(PROBLEM STATEMENT)
Count every line below that contains "font", then give that count and nothing else.

[PROVIDED ENTRIES]

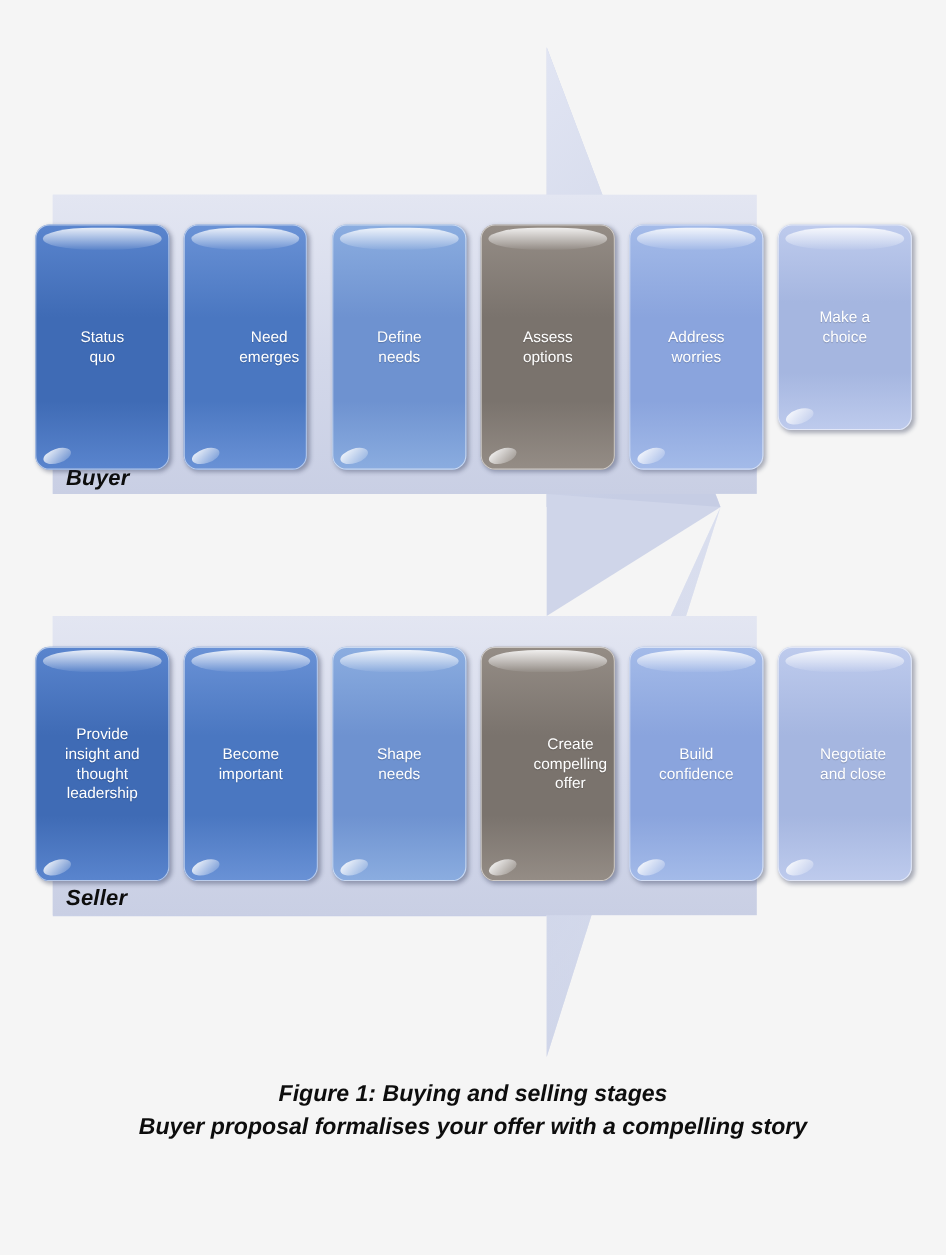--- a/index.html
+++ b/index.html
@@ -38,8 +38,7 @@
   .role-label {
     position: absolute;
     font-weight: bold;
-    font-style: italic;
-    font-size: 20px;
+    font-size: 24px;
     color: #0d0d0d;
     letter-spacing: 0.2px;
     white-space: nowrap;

[/PROVIDED ENTRIES]

(RESULT FOR THIS EXERCISE)
4